Annette Herszkowicz says she's lost her faith in God since her two grandnephews were slain in Toulouse
Standing outside the French Consulate in Manhattan, the great-aunt of two Jewish schoolboys slain in Toulouse said Tuesday that the slaughter destroyed her faith.
“I don't believe in God anymore, I'm sorry to say,” said Annette Herszkowicz, 64, who last saw 5-year-old Arieh Sandler and his 4-year-old brother Gabriel in October.
"I have a lot of questions for him. Why did these innocent people have to pay, these innocent children? They didn't do anything to anyone. They were happy to go to school, to get educated, to learn."
The two boys were shot in the head at school by a scooter-riding gunman who has killed seven people at four-day intervals and is expected to strike again.
Their father, Jonathan, a religious studies teacher, and the principal’s 8-year-old daughter, Miriam Monsonego, were also executed at point-blank range in Monday’s ambush.
A killer using the same motorbike and gun also murdered three paratroopers of North African or Caribbean descent during attacks on March 11 and 15.
Hundreds of police have fanned out across France in an effort to find the shooter before he finds his next targets.
“We are faced with a determined individual, ready to act again,” Paris prosecutor Francois Molins said as new details of the crimes were revealed.
All the victims were shot in the head, at such close range the gunfire burned their skin.
The gunman may have worn a camera around his neck during the school massacre.

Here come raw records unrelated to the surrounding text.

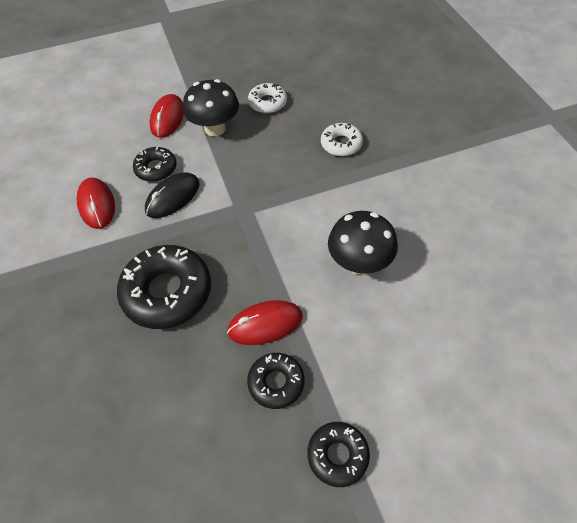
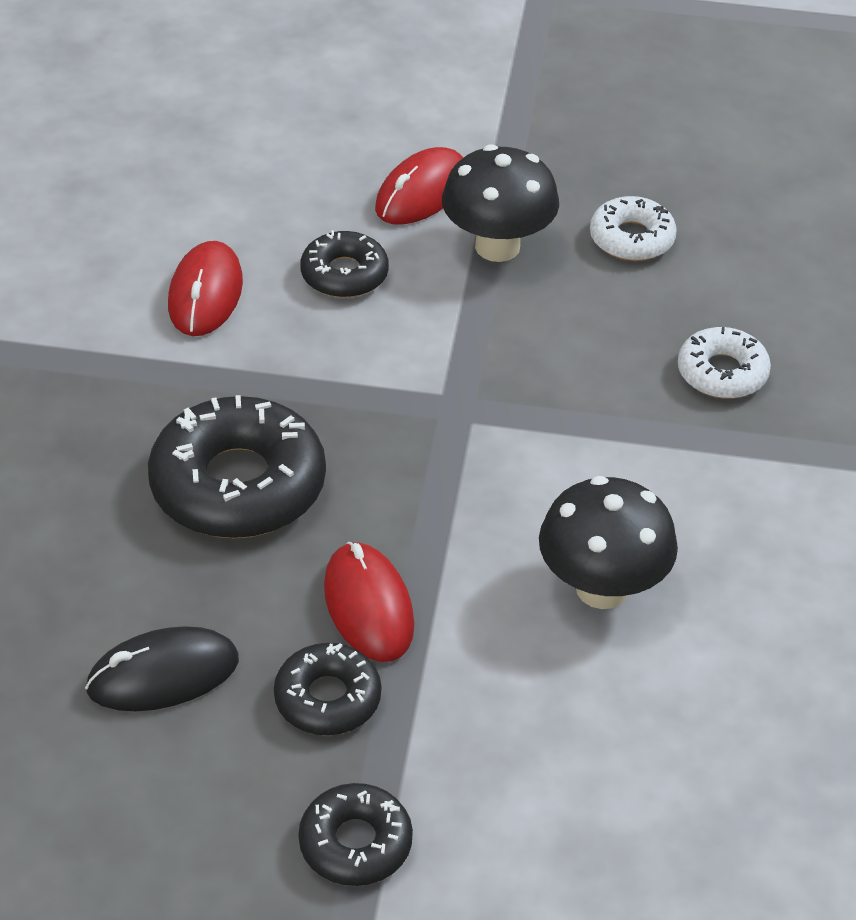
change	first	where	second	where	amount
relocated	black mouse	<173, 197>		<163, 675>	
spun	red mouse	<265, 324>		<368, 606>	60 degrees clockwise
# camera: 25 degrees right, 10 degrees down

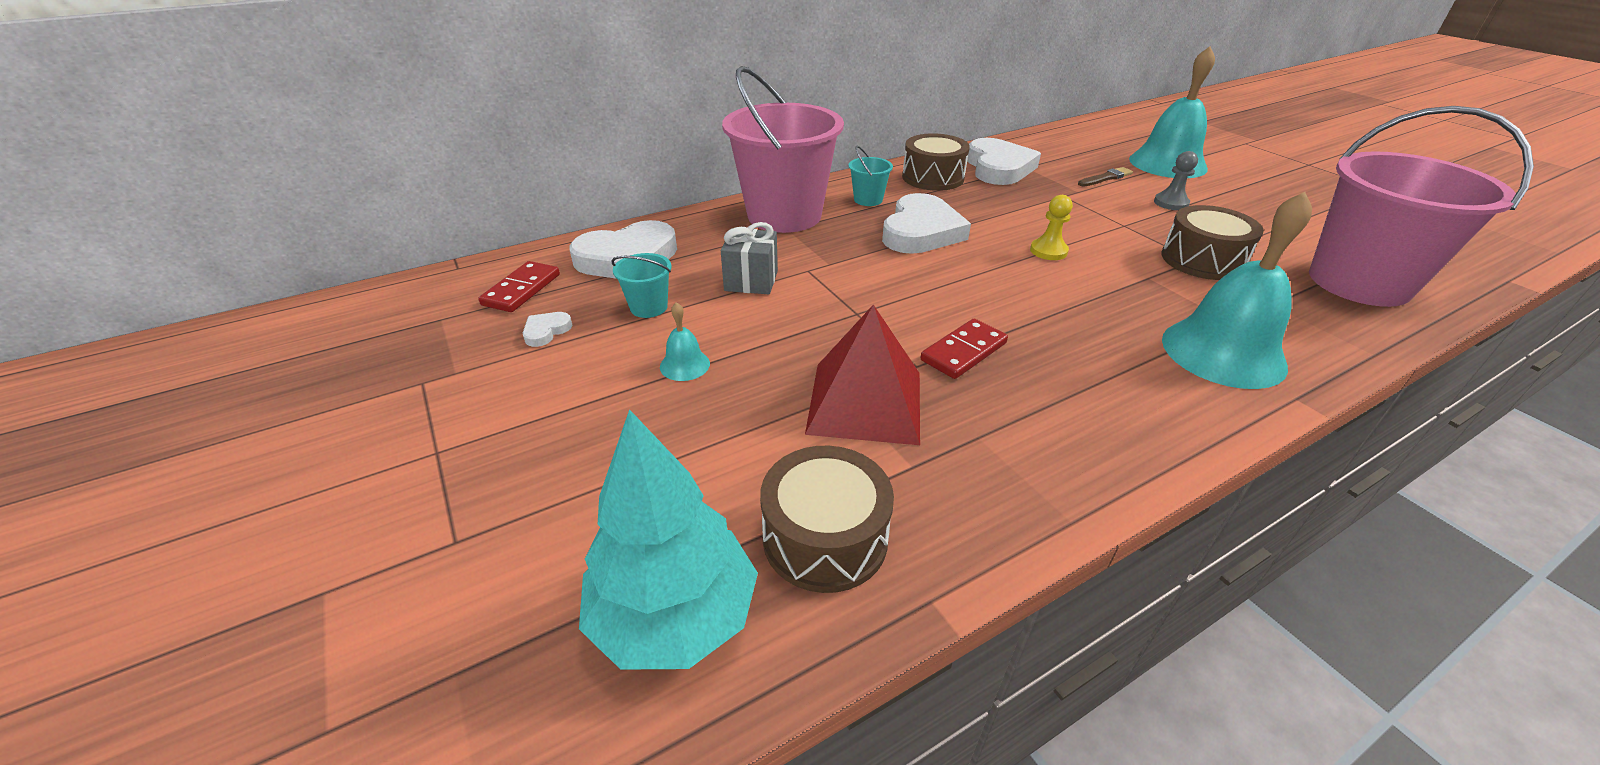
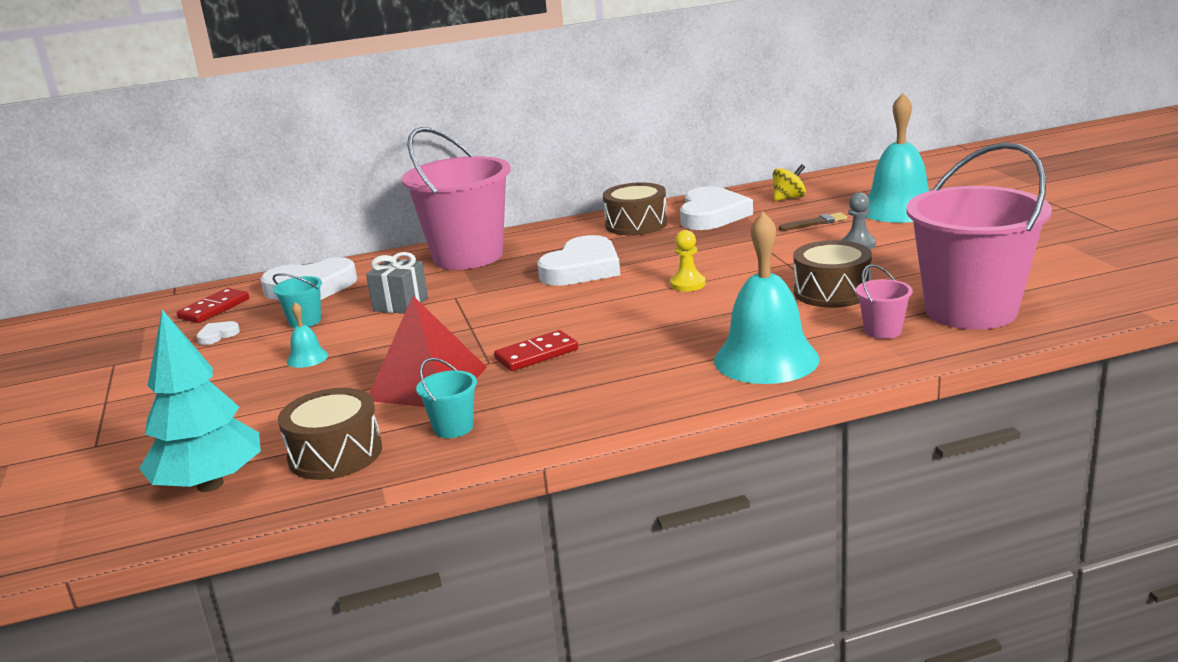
change	first	where	second	where	amount
appeared			yellow spinning top	<789, 198>	
appeared			pink bucket	<882, 331>	
relocated	turquoise bucket	<868, 200>		<453, 428>	
# camera: 15 degrees right, 15 degrees down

“He was filming his cruelty to watch it again or post it,” Interior Minister Claude Gueant said.
The motive is still unclear. Agence France Presse reported that three soldiers booted from the military for Nazi salutes have been ruled out as suspects.
But authorities believe religion, race or politics fueled the bloodshed.
“The Jewish school attack was an anti-Semitic crime,” French President Nicholas Sarkozy said.
“But the soldiers? Was it because they were back from Afghanistan? Was it because they were from minorities? We don’t know.”
Like many, Sarkozy was appalled by the the cold-blooded nature of the murder.
“There are beings who have no respect for life. When you grab a little girl to put a bullet in her head, without leaving her any chance, you are a monster,” he said.
At the school in Toulouse,
wails filled the air as hearses carried away the bodies of the dead for a Wednesday burial in Israel.
Relatives said Sandler’s 1-year-old daughter had woken up in the middle of the night shouting, “Papa! Papa!”
Herszkowicz, 64, a retired bank official who recently moved to Fort Lee, N.J., from Paris, joined a memorial rally outside the consulate.
She recalled the last time she saw the Sandler family five months ago in Toulouse.
We spent Shabbat with them," she said. "The children played together with their other cousins.
They're so cute," she said. "They were wonderful. They were a bunch of joy."
She said she has not been able to bring herself to call her niece, who is coping with the death of her husband and two kids.
I don't know what to say,” Herszkowicz said. “I'll burst into tears."